** Opening Page extract block **
Thursday, November 29, 2007

Attachment and Bonding Continued

Q. Why are you posting so much information regarding attachment and bonding?



A. Because attachment and bonding is so vitally important in a child's development and especially in the development of a child who has become part of a family through adoption. Poor attachment and bonding can cause a multitude of problems throughout an individuals life. Because this topic is so important, our agency requires that all adoptive parents go through training on attachment and bonding. Dave and I have continued to read books and articles on this subject and want to make sure we do everything possible to make sure that Lili attaches and bonds well to both of us.


When we bring Lili home, it may be difficult for well-meaning friends and family to understand why we might ask them to give us time alone as a new family or why we may tell someone they can't hold Lili. Believe me, we will be anxious for everyone to meet her as soon as she comes home, but as parents we are required to put her needs first and one of those needs is her attachment and bonding to us as her parents and her brothers as her siblings. Sometimes the best way to gather support from friends and family is to educate. Thus, the reason for so many posts on attachment and bonding.
** Closing Page extract block **
** Opening Input data block **
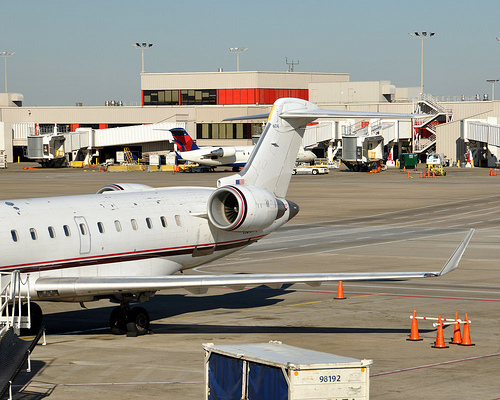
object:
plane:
** Closing Input data block **
== Things to do ==
1 > About the attachment and bonding post:
(a) What does the agency require of all adoptive parents?
(b) What might the couple tell someone they can't do when Lili comes home?
(c) What does the post call sometimes the best way to gather support from friends and family?
2 > Could you carry on the attachment and bonding post from its final sentence?

== Answers to the problems ==
1 >
(a) Training on attachment and bonding.
(b) Hold Lili.
(c) To educate.

2 >
With this in mind, here is more information on the topic of attachment and bonding from www.childsafety.qld.gov.




Attachment - the feeling or need a child has for one or both care givers.
Bonding - the development of love between a parent and child.
Attachment behaviour - behaviours demonstrated by a child to elicit a response from an adult to feel close, for example - crying, smiling, following.



Research suggests that attachment is a learned ability where emotional connections between a parent and child are nurtured over time through mutual interaction, and is based on trust. Bonding, on the other hand, occurs between a parent and child without knowledge, intent or conscious effort.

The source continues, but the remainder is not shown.